Truth ValuesTruth Tables

We can connect statements using various operations. These are called logical operators. With their help, we create new, complex statements.

Negation (¬) – "not"

Negation denies the statement. If p is true, then ¬p is false. If p is false, then ¬p is true.

Example: p = "Today is Monday." → ¬p = "Today is not Monday."

Conjunction (∧) – "and"

Conjunction is true if both p and q are true. If at least one is false, the whole is false.

Example: p = "2 is an even number" (true), q = "5 is greater than 10" (false). → p ∧ q = false.

Disjunction (∨) – "or"

Disjunction is true if at least one statement is true. It is false only if both are false.

Example: p = "3 is less than 5" (true), q = "7 is less than 2" (false). → p ∨ q = true.

Implication (→) – "if…then"

RECORDS PROVIDED:
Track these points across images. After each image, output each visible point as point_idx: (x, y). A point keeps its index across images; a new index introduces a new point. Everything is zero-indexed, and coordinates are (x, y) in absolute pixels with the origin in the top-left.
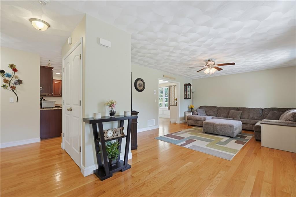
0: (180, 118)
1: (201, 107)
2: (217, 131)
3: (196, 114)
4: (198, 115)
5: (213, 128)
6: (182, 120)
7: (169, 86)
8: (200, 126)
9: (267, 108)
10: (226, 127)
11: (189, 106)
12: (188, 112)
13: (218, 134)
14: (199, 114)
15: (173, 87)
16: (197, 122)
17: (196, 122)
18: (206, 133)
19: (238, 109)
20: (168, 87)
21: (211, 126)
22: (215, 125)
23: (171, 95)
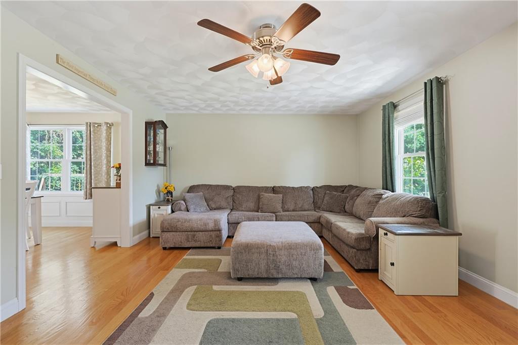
0: (134, 226)
1: (192, 189)
2: (277, 268)
3: (183, 207)
4: (188, 211)
5: (265, 261)
6: (140, 233)
7: (89, 125)
8: (202, 246)
9: (318, 186)
10: (303, 251)
11: (158, 186)
12: (158, 204)
13: (280, 276)
14: (191, 207)
15: (104, 128)
16: (194, 236)
17: (190, 237)
18: (240, 279)
19: (274, 190)
20: (83, 128)
21: (260, 253)
22: (270, 252)
23: (95, 152)
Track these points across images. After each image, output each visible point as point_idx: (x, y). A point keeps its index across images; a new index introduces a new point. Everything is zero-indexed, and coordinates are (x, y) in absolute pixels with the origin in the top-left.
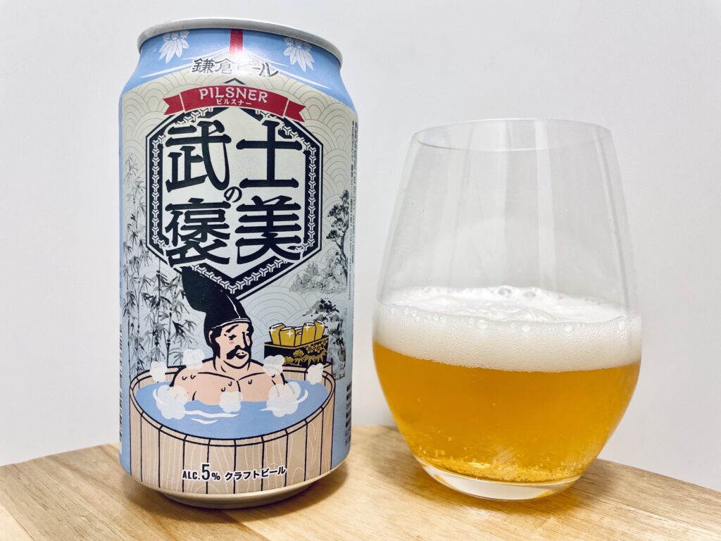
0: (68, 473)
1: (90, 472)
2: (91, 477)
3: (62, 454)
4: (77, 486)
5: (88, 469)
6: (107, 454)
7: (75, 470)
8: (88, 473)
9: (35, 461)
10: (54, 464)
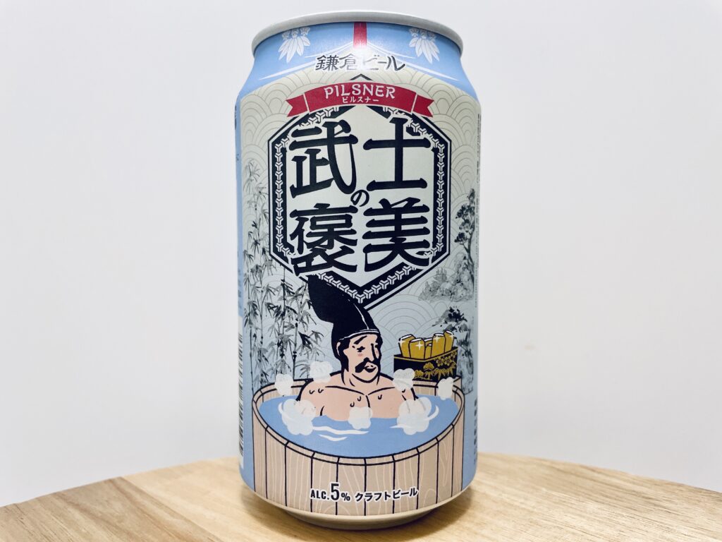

WHAT YOU WILL DO:
**1)** Please put every line of the point-tracking records into a JSON list of strings, one string per line, skipping blank lines and leaving out the picture lines.
**2)** Continue the passage on logical operators from its last line.

ANSWERS FOR EACH ITEM:
**1)**
[
  "Track these points across images. After each image, output each visible point as point_idx: (x, y). A point keeps its index across images; a new index introduces a new point. Everything is zero-indexed, and coordinates are (x, y) in absolute pixels with the origin in the top-left.",
  "0: (180, 118)",
  "1: (201, 107)",
  "2: (217, 131)",
  "3: (196, 114)",
  "4: (198, 115)",
  "5: (213, 128)",
  "6: (182, 120)",
  "7: (169, 86)",
  "8: (200, 126)",
  "9: (267, 108)",
  "10: (226, 127)",
  "11: (189, 106)",
  "12: (188, 112)",
  "13: (218, 134)",
  "14: (199, 114)",
  "15: (173, 87)",
  "16: (197, 122)",
  "17: (196, 122)",
  "18: (206, 133)",
  "19: (238, 109)",
  "20: (168, 87)",
  "21: (211, 126)",
  "22: (215, 125)",
  "23: (171, 95)",
  "0: (134, 226)",
  "1: (192, 189)",
  "2: (277, 268)",
  "3: (183, 207)",
  "4: (188, 211)",
  "5: (265, 261)",
  "6: (140, 233)",
  "7: (89, 125)",
  "8: (202, 246)",
  "9: (318, 186)",
  "10: (303, 251)",
  "11: (158, 186)",
  "12: (158, 204)",
  "13: (280, 276)",
  "14: (191, 207)",
  "15: (104, 128)",
  "16: (194, 236)",
  "17: (190, 237)",
  "18: (240, 279)",
  "19: (274, 190)",
  "20: (83, 128)",
  "21: (260, 253)",
  "22: (270, 252)",
  "23: (95, 152)",
  "Track these points across images. After each image, output each visible point as point_idx: (x, y). A point keeps its index across images; a new index introduces a new point. Everything is zero-indexed, and coordinates are (x, y) in absolute pixels with the origin in the top-left.",
  "0: (68, 473)",
  "1: (90, 472)",
  "2: (91, 477)",
  "3: (62, 454)",
  "4: (77, 486)",
  "5: (88, 469)",
  "6: (107, 454)",
  "7: (75, 470)",
  "8: (88, 473)",
  "9: (35, 461)",
  "10: (54, 464)"
]

**2)**
Implication means: if p is true, then q must also be true. It is false only if p is true but q is false.

Example: p = "It is raining" (true), q = "The road is wet" (true). → p → q = true.

Equivalence (↔) – "if and only if"

Equivalence is true if p and q always have the same truth value: both true or both false.

Example: p = "4 is an even number" (true), q = "10 is divisible by 2" (true). → p ↔ q = true.

Summary

The five basic logical operations: ¬ (not), ∧ (and), ∨ (or), → (if…then), ↔ (if and only if). All more complex logical expressions are built from these.